JOHN BURNS: I think what he’ll hear from General Musharraf is what General Musharraf told us in his news conference today. He finds himself in a very interesting position. He completed today the most important military shuffle in Pakistan in many years, and I think as of today he’s probably the most important powerful political leader Pakistan has seen in 20 years. He now has a firm grip on his own army, which he has not had in the two years since he became the military ruler of this country, and so on the one hand he’s a more confident man– he feels he’s taken the right track– but these street protests make him very uneasy, and so he will be telling General Powell– general to general, I would imagine, since he loves to speak in military terms– that the operations in Afghanistan must be short, they must be very carefully targeted to avoid collateral damage, they must be brought to a conclusion early so that the United States and Pakistan and their allies in this venture can move on to rebuilding Afghanistan, in particular, to rebuilding Afghanistan’s government. It’s assumed in this that the Taliban is history, and Pakistan is very keen to see that a new government is installed in Kabul that is friendly to Pakistan and you only have to look at a map to see why that is so.
GWEN IFILL: Yesterday we saw Osama bin Laden basically send out a call to arms to all Muslims in other Muslim countries to rise up against the United States. Has that had any impact in Pakistan?

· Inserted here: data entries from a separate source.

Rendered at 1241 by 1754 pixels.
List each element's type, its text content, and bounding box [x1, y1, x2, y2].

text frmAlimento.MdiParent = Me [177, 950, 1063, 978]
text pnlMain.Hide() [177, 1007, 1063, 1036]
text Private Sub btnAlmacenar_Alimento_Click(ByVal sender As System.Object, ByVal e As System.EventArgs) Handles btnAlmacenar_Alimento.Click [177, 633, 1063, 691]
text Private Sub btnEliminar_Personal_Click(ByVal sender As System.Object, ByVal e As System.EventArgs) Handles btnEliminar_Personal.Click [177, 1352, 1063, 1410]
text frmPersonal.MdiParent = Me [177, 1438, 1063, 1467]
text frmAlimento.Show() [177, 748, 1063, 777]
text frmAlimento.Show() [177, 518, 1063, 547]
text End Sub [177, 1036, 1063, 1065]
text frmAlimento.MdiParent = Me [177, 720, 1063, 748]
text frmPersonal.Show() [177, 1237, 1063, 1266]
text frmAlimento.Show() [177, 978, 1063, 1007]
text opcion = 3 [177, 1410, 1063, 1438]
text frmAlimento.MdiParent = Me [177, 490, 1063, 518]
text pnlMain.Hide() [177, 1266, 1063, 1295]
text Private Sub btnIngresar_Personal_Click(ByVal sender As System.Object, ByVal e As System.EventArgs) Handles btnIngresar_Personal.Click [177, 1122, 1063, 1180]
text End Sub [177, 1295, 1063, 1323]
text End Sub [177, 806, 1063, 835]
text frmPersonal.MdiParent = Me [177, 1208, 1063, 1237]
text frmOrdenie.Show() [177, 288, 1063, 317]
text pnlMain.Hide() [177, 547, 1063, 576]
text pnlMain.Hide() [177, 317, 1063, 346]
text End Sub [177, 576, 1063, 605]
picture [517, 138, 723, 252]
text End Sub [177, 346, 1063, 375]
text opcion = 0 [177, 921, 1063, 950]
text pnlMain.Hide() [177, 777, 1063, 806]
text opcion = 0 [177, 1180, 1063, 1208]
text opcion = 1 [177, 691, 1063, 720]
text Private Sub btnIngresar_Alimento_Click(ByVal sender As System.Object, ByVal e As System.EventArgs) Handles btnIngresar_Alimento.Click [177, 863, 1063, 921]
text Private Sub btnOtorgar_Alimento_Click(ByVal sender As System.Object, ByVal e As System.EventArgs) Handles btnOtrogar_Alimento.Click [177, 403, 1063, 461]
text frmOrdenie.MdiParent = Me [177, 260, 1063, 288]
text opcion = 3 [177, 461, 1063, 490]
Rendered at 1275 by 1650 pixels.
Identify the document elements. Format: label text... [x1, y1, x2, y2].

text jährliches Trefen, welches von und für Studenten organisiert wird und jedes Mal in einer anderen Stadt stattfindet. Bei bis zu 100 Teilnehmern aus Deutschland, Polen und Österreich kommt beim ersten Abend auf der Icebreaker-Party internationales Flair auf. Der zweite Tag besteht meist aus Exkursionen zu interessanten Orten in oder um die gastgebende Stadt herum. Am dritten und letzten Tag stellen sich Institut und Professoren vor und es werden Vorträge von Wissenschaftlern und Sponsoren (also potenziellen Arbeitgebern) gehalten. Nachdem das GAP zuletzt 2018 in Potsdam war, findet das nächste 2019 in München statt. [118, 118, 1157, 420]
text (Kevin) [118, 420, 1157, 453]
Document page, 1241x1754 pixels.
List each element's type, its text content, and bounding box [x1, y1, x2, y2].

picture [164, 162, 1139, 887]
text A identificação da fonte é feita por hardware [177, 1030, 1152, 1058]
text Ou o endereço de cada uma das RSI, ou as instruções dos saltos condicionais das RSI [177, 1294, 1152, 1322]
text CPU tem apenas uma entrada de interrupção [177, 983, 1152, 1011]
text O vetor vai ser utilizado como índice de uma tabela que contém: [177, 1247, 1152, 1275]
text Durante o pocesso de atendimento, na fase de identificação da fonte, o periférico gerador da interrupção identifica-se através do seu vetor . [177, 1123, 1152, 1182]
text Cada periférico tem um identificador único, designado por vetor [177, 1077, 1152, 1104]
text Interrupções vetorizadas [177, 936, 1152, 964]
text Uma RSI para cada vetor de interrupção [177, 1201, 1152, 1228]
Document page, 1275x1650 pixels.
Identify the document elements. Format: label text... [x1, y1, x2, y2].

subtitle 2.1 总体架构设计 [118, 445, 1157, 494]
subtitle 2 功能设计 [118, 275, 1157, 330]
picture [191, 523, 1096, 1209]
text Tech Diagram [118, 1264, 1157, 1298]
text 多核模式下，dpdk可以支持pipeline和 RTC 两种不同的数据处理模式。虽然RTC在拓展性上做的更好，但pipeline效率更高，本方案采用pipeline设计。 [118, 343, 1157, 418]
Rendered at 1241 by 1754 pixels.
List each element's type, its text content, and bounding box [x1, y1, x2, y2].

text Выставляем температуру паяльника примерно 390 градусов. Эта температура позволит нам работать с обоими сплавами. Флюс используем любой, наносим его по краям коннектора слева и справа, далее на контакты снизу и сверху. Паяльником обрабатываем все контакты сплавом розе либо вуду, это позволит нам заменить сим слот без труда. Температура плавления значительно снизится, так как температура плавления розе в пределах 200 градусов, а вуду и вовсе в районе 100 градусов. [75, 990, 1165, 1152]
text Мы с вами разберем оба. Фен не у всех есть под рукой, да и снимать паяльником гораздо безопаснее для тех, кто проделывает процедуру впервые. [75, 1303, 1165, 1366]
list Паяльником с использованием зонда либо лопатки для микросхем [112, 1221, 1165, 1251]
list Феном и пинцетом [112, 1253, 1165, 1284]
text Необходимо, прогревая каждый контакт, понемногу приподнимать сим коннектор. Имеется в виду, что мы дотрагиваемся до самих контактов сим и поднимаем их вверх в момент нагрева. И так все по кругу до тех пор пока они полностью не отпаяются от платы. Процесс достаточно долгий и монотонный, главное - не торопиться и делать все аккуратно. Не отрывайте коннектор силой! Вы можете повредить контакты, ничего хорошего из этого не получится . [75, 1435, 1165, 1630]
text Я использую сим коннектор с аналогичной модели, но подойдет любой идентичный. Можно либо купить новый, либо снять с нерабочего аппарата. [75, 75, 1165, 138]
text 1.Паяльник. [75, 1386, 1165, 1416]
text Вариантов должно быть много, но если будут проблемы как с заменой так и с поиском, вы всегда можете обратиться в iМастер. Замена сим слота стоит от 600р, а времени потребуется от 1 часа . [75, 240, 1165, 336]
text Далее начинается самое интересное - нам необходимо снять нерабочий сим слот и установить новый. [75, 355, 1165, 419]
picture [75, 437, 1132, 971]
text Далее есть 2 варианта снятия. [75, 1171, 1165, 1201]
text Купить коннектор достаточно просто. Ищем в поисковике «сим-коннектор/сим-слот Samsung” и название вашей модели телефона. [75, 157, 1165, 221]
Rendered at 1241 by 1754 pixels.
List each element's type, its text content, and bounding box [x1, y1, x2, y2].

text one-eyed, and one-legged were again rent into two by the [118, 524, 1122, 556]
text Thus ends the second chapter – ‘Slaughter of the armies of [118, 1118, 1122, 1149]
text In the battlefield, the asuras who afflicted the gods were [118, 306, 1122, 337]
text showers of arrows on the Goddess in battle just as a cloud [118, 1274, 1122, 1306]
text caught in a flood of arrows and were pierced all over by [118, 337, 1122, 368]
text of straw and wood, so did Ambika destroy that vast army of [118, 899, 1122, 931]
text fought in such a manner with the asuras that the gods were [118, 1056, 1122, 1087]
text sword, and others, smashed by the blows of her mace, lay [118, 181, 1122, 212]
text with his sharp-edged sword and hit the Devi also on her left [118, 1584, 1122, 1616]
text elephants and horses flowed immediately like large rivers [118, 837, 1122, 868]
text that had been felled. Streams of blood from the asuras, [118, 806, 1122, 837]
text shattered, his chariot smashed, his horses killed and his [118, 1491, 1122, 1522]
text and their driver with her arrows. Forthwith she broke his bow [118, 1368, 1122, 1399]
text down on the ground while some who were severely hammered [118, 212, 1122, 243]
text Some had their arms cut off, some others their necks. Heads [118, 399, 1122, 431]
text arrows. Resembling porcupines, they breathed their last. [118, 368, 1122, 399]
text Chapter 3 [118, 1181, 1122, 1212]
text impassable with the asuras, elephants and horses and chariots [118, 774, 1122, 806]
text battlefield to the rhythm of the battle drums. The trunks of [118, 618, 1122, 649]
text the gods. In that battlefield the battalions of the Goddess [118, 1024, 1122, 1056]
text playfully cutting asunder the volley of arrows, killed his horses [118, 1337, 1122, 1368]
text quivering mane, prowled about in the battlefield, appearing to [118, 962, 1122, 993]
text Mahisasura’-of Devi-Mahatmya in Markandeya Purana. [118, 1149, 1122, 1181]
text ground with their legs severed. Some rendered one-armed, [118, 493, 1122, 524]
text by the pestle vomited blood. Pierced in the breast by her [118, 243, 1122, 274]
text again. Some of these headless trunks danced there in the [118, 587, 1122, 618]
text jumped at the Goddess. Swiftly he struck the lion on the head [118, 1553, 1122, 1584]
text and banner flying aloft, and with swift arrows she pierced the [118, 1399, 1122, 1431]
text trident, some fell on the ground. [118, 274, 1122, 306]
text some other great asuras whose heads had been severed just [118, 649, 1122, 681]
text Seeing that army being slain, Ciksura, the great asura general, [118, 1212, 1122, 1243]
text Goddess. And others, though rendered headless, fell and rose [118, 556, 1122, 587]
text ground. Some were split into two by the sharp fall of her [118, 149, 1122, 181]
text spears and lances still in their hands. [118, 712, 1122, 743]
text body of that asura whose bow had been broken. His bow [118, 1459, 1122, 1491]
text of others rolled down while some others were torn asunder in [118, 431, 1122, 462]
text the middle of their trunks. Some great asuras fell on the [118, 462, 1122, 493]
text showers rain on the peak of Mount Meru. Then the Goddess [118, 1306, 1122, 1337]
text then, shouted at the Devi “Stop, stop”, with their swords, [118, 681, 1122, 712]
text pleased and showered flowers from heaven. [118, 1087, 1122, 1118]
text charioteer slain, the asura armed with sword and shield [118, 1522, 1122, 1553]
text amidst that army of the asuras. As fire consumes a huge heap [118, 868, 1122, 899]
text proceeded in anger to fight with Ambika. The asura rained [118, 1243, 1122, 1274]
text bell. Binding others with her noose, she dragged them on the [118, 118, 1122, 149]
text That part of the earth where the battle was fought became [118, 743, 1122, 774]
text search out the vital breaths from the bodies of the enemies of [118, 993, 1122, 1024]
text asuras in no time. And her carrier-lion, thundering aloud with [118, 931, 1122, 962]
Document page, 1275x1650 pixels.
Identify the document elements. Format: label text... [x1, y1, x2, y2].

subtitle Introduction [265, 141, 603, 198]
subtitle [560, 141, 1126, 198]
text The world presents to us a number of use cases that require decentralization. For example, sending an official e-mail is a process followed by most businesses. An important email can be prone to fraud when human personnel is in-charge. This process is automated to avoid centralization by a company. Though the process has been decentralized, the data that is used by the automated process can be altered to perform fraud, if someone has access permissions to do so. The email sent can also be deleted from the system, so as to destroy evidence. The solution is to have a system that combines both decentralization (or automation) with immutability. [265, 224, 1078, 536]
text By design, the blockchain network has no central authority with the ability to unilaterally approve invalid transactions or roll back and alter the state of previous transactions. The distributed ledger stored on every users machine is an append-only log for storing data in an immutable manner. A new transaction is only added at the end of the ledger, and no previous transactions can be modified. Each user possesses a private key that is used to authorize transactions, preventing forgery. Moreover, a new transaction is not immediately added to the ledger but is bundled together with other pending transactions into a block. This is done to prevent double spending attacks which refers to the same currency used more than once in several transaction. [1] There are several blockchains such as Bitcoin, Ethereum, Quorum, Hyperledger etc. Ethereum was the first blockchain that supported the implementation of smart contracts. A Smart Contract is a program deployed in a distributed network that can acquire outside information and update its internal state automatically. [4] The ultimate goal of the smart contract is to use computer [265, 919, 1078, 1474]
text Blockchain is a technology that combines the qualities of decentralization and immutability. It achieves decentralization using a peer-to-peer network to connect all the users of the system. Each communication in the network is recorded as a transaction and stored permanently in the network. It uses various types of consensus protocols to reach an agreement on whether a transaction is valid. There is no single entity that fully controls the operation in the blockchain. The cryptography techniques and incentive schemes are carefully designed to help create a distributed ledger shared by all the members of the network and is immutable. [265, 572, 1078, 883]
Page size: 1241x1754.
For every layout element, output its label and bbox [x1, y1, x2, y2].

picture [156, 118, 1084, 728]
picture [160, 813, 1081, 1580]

JOHN BURNS: It certainly would have an impact in the sense that Osama bin Laden has an enormous appeal throughout the Arab Muslim world to certain kinds of people. He’s on the front pages of every popular magazine, his name is scrawled on highway overpasses, in Pakistan no less than any other country. So, asked if his support is broad, I believe it’s rather shallow. I think that the people who go into the streets waving his placard, his portrait, will tell you that they were shocked by what happened to the Twin Towers, and they… It’s very, very rare to find anybody… Even, by the way, in the Taliban, who will tell you that they support what happened. This has been a tremendous shock– and even the Islamic militants find themselves, as we all do, in a new world, so my guess here is that the issue really is not so much Mr. bin Laden for the people to take to the street, it’s certainly not Mr. bin Laden for the great middle class or the great working masses of Pakistan. I think it’s rather more a sense of unease about the Taliban and the overthrow of a government in a neighboring country, which some people would say for all its repressiveness, and for all its harboring of terrorists, was the only government in Afghanistan in 20 years that created any kind of peace in the areas in which they ruled.
GWEN IFILL: Well, John Burns, thank you very much. We’ll be reading what you write, and stay safe.
JOHN BURNS: It was my pleasure. Thank you very much.